With PCAS, the standard so-called “nine-line” targeting information form no longer needs to be relayed only by voice but can be viewed simultaneously in real time by pilots and JTACs using a digital tablet, Bossert explained.

“The nine-line is a standardized methodology to pass target information. It is a format and a form that has nine pieces of information on it used to describe the target and its location. Right now they read it off. We’ve implemented the form digitally. Through this IP-based network, we want it to be like the pilot and the JTAC are sitting side by side,” Bossert said.

As a result of being networked through IP-based radio, PCAS allows a JTAC to view a pilot’s airborne targeting pod control picture and, similarly, permits a pilot to view target-grid coordinates and other displays from a JTAC’s tablet on the ground.

In addition, the PCAS technology uses what’s called autonomous decision aides, allowing things like weapons employment planning on the JTAC tablet.  While a ground commander and pilot will be the humans in the loop finalizing targets, the PCAS system will use algorithms to recommend which weapons might be best-suited to attack a given target.

“Not only do we have digital representation of the target but digital representation of the surrounding friendlies so you will be able to cycle through the different weapons effects and say ‘that is the weapon that I want.’ Then, the system will make a recommendation.
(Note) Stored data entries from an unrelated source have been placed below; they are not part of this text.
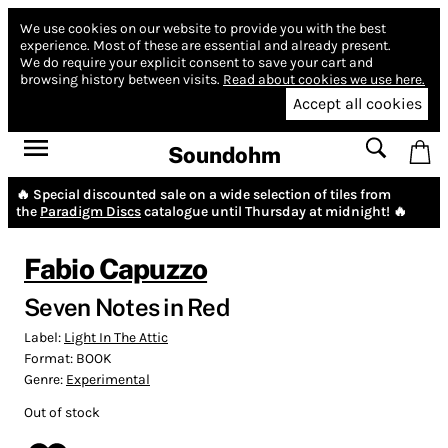
We use cookies on our website to provide you with the best
experience.
Most of these are essential and already present.
We do require your explicit consent to save your cart and
browsing history between visits.
Read about cookies we use here.
Accept all cookies
Soundohm
🔥 Special discounted sale on a wide selection of tiles from
the
Paradigm Discs
catalogue until Thursday at midnight! 🔥
Fabio Capuzzo
Seven Notes in Red
Label:
Light In The Attic
Format:
BOOK
Genre:
Experimental
Out of stock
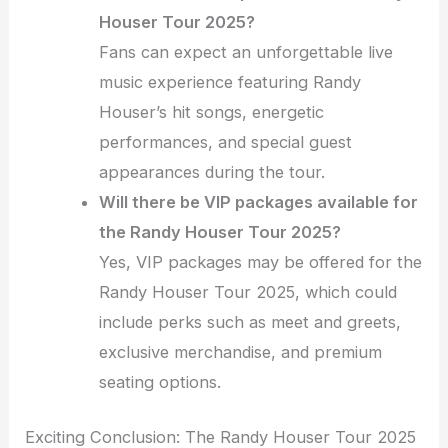
Houser Tour 2025?
Fans can expect an unforgettable live
music experience featuring Randy
Houser’s hit songs, energetic
performances, and special guest
appearances during the tour.
Will there be VIP packages available for
the Randy Houser Tour 2025?
Yes, VIP packages may be offered for the
Randy Houser Tour 2025, which could
include perks such as meet and greets,
exclusive merchandise, and premium
seating options.
Exciting Conclusion: The Randy Houser Tour 2025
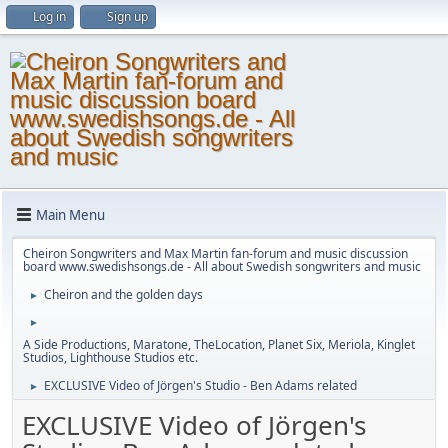
Log in
Sign up
Main Menu
Cheiron Songwriters and Max Martin fan-forum and music discussion
board www.swedishsongs.de - All about Swedish songwriters and music
Cheiron and the golden days
►
►
A Side Productions, Maratone, TheLocation, Planet Six, Meriola, Kinglet
Studios, Lighthouse Studios etc.
EXCLUSIVE Video of Jörgen's Studio - Ben Adams related
►
EXCLUSIVE Video of Jörgen's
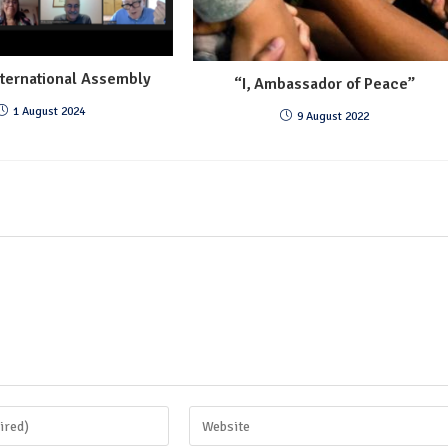
ternational Assembly
“I, Ambassador of Peace”
1 August 2024
9 August 2022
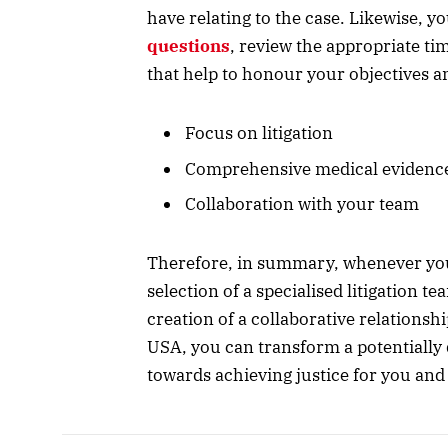
have relating to the case. Likewise, 
questions
, review the appropriate ti
that help to honour your objectives a
Focus on litigation
Comprehensive medical evidenc
Collaboration with your team
Therefore, in summary, whenever you
selection of a specialised litigation t
creation of a collaborative relationsh
USA, you can transform a potentially
towards achieving justice for you and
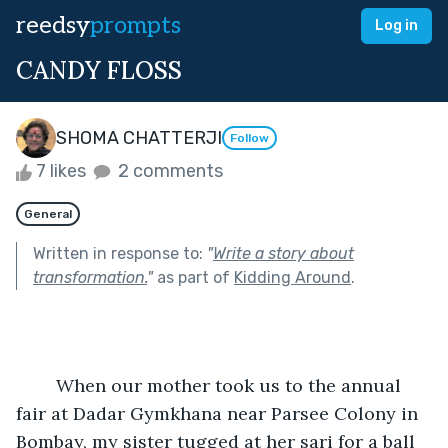
reedsy
prompts
Log in
CANDY FLOSS
SHOMA CHATTERJI
Follow
7 likes
2 comments
General
Written in response to:
"
Write a story about
transformation.
"
as part of
Kidding Around
.
	When our mother took us to the annual 
fair at Dadar Gymkhana near Parsee Colony in 
Bombay, my sister tugged at her sari for a ball 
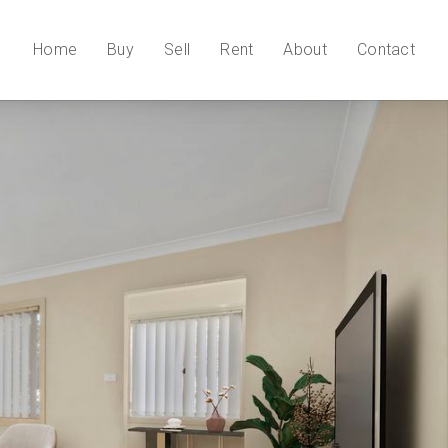
Home
Buy
Sell
Rent
About
Contact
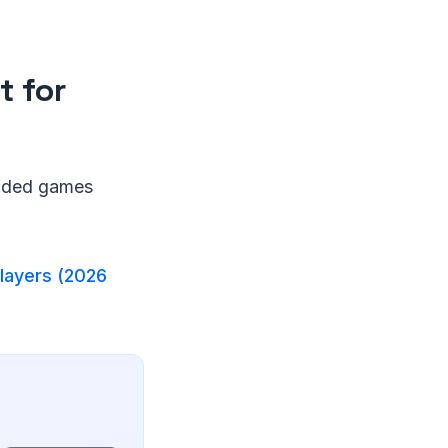
 for
anded games
layers (2026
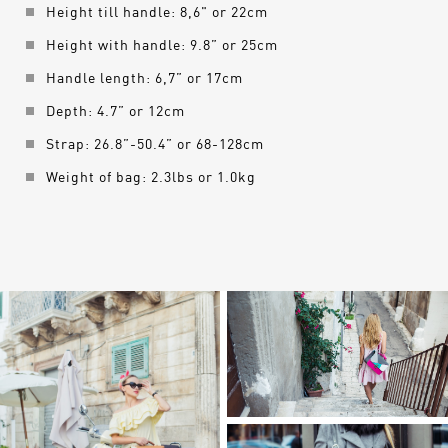
Height till handle: 8,6" or 22cm
Height with handle: 9.8” or 25cm
Handle length: 6,7” or 17cm
Depth: 4.7” or 12cm
Strap: 26.8”-50.4” or 68-128cm
Weight of bag: 2.3lbs or 1.0kg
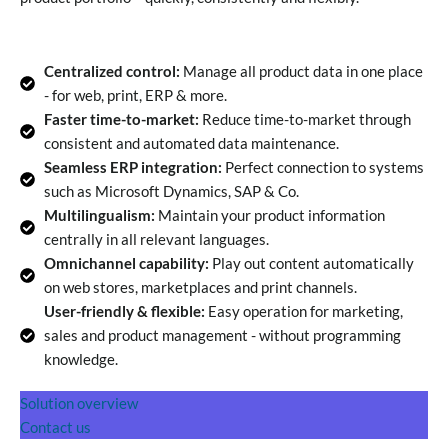
Centralized control:
Manage all product data in one place
- for web, print, ERP & more.
Faster time-to-market:
Reduce time-to-market through
consistent and automated data maintenance.
Seamless ERP integration:
Perfect connection to systems
such as Microsoft Dynamics, SAP & Co.
Multilingualism:
Maintain your product information
centrally in all relevant languages.
Omnichannel capability:
Play out content automatically
on web stores, marketplaces and print channels.
User-friendly & flexible:
Easy operation for marketing,
sales and product management - without programming
knowledge.
Solution overview
Contact us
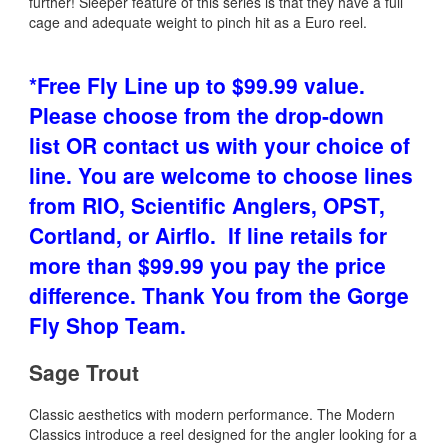
further! Sleeper feature of this series is that they have a full
cage and adequate weight to pinch hit as a Euro reel.
*Free Fly Line
up to $99.99 value.
Please choose from the drop-down
list OR contact us with your choice of
line. You are welcome to choose lines
from RIO, Scientific Anglers, OPST,
Cortland, or Airflo. If line retails for
more than $99.99 you pay the price
difference. Thank You from the Gorge
Fly Shop Team.
Sage Trout
Classic aesthetics with modern performance. The Modern
Classics introduce a reel designed for the angler looking for a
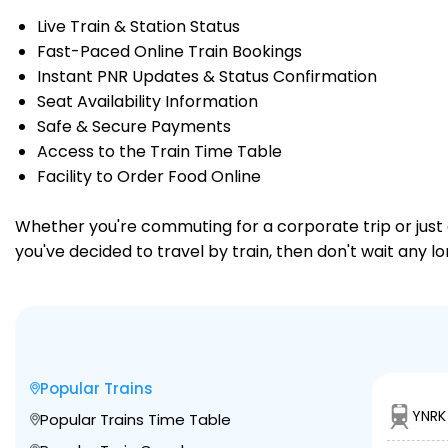
Live Train & Station Status
Fast-Paced Online Train Bookings
Instant PNR Updates & Status Confirmation
Seat Availability Information
Safe & Secure Payments
Access to the Train Time Table
Facility to Order Food Online
Whether you're commuting for a corporate trip or just a
you've decided to travel by train, then don't wait any l
Popular Trains
YNRK
Popular Trains Time Table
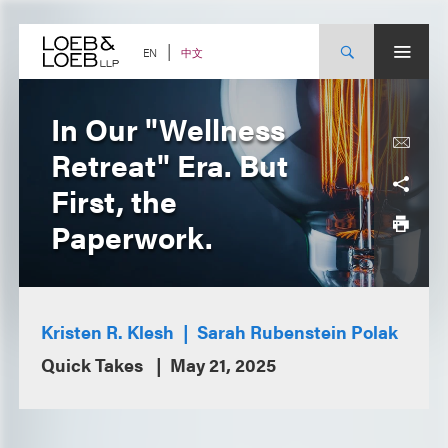
Skip
to
content
中文
EN
In Our "Wellness
Retreat" Era. But
First, the
Paperwork.
Kristen R. Klesh
Sarah Rubenstein Polak
Quick Takes
May 21, 2025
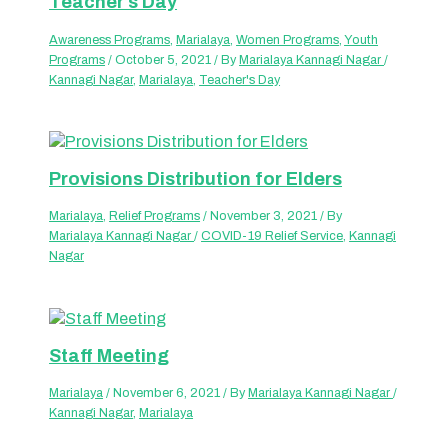
Teacher’s Day
Awareness Programs
,
Marialaya
,
Women Programs
,
Youth
Programs
/
October 5, 2021
/ By
Marialaya Kannagi Nagar
/
Kannagi Nagar
,
Marialaya
,
Teacher's Day
Provisions Distribution for Elders
Marialaya
,
Relief Programs
/
November 3, 2021
/ By
Marialaya Kannagi Nagar
/
COVID-19 Relief Service
,
Kannagi
Nagar
Staff Meeting
Marialaya
/
November 6, 2021
/ By
Marialaya Kannagi Nagar
/
Kannagi Nagar
,
Marialaya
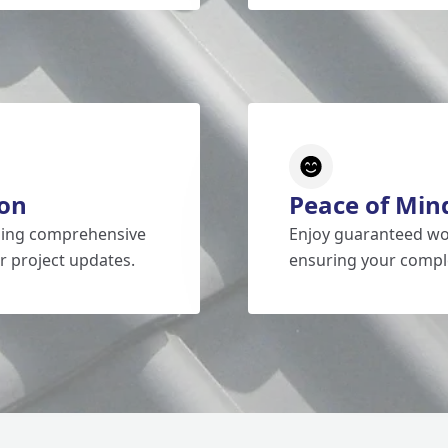
on
Peace of Min
iding comprehensive
Enjoy guaranteed wo
r project updates.
ensuring your comple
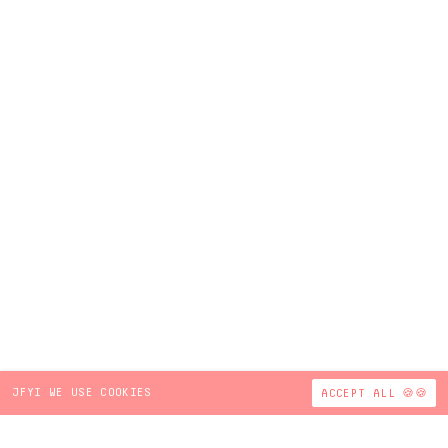
JFYI WE USE COOKIES
ACCEPT ALL 🍪🍪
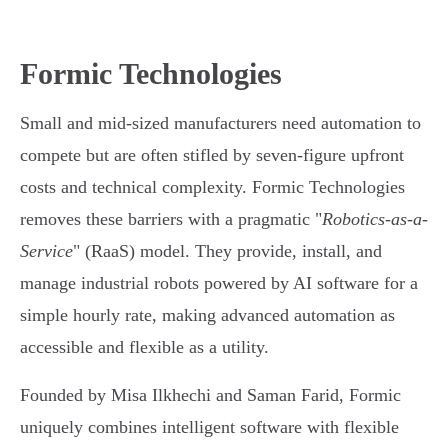
Formic Technologies
Small and mid-sized manufacturers need automation to
compete but are often stifled by seven-figure upfront
costs and technical complexity. Formic Technologies
removes these barriers with a pragmatic "
Robotics-as-a-
Service
" (RaaS) model. They provide, install, and
manage industrial robots powered by AI software for a
simple hourly rate, making advanced automation as
accessible and flexible as a utility.
Founded by Misa Ilkhechi and Saman Farid, Formic
uniquely combines intelligent software with flexible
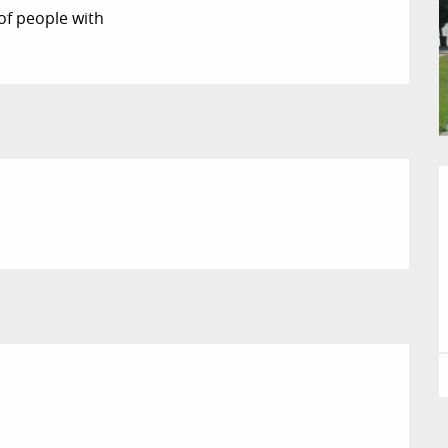
of people with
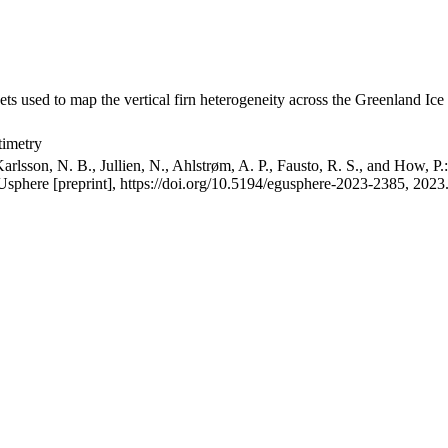
ets used to map the vertical firn heterogeneity across the Greenland Ice
timetry
arlsson, N. B., Jullien, N., Ahlstrøm, A. P., Fausto, R. S., and How, P
GUsphere [preprint], https://doi.org/10.5194/egusphere-2023-2385, 2023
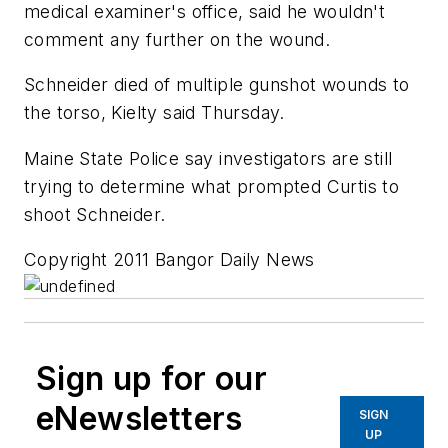
medical examiner's office, said he wouldn't
comment any further on the wound.
Schneider died of multiple gunshot wounds to
the torso, Kielty said Thursday.
Maine State Police say investigators are still
trying to determine what prompted Curtis to
shoot Schneider.
Copyright 2011 Bangor Daily News
Sign up for our
eNewsletters
SIGN
UP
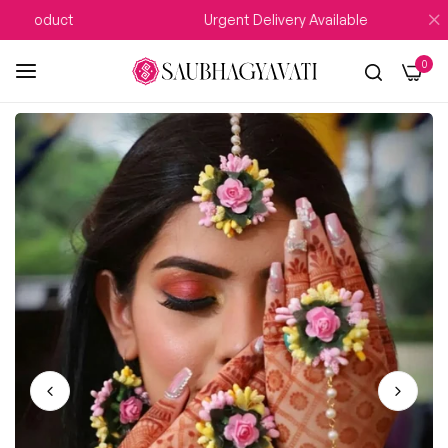
 Product
Urgent Delivery Available
0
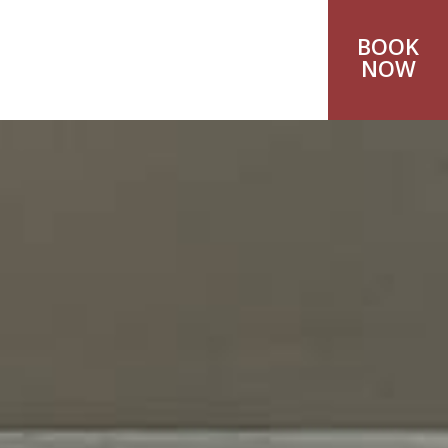
BOOK
NOW
A.
os
4100 Rethymnon, Crete,
471
yntopiahotel.gr
0000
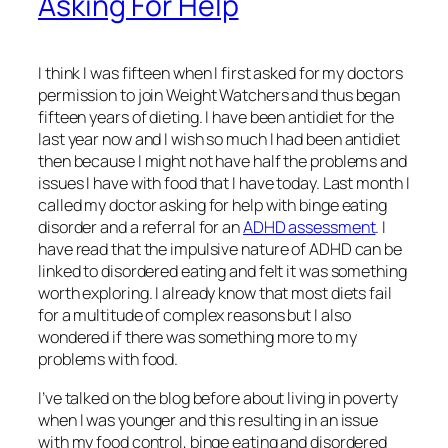
Asking For Help
I think I was fifteen when I first asked for my doctors
permission to join Weight Watchers and thus began
fifteen years of dieting. I have been antidiet for the
last year now and I wish so much I had been antidiet
then because I might not have half the problems and
issues I have with food that I have today. Last month I
called my doctor asking for help with binge eating
disorder and a referral for an
ADHD assessment
. I
have read that the impulsive nature of ADHD can be
linked to disordered eating and felt it was something
worth exploring. I already know that most diets fail
for a multitude of complex reasons but I also
wondered if there was something more to my
problems with food.
I’ve talked on the blog before about living in poverty
when I was younger and this resulting in an issue
with my food control, binge eating and disordered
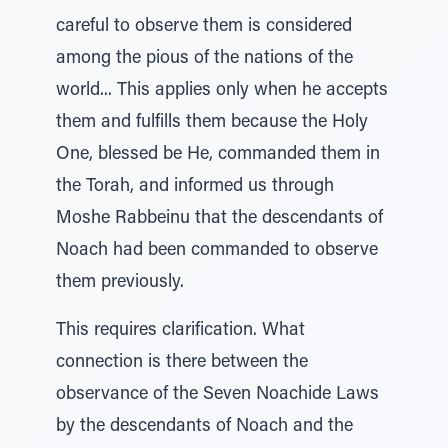
careful to observe them is considered
among the pious of the nations of the
world... This applies only when he accepts
them and fulfills them because the Holy
One, blessed be He, commanded them in
the Torah, and informed us through
Moshe Rabbeinu that the descendants of
Noach had been commanded to observe
them previously.
This requires clarification. What
connection is there between the
observance of the Seven Noachide Laws
by the descendants of Noach and the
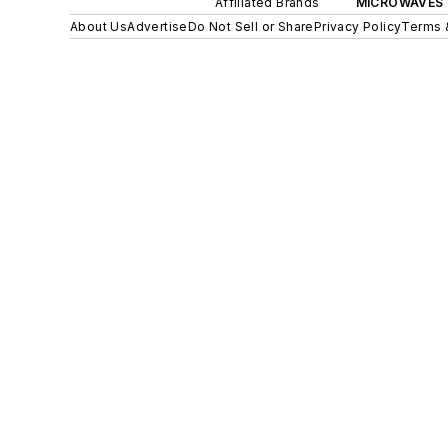
Affiliated Brands
MICROWAVES 
About Us
Advertise
Do Not Sell or Share
Privacy Policy
Terms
The pilot and the JTAC can choose whatever weapon they want,” Bossert added. “We aren’t changing anything in terms of how the weapon is initialized and how the weapon is passed to the target.”

The targeting information can be networked to other air and ground platforms in the vicinity as well, he said.

“Anybody that is on the network that has an IP-based radio can get this information as well,” he said.

The A-10 is merely a demonstration platform for the technology, meaning the PCAS apparatus could easily migrate to other fixed-wing platforms able to provide close air support.

“You have increased situational awareness, so this has the potential to reduce collateral damage, decrease the likelihood of friendly fire incidents and save lives on the battlefield,” Bossert added.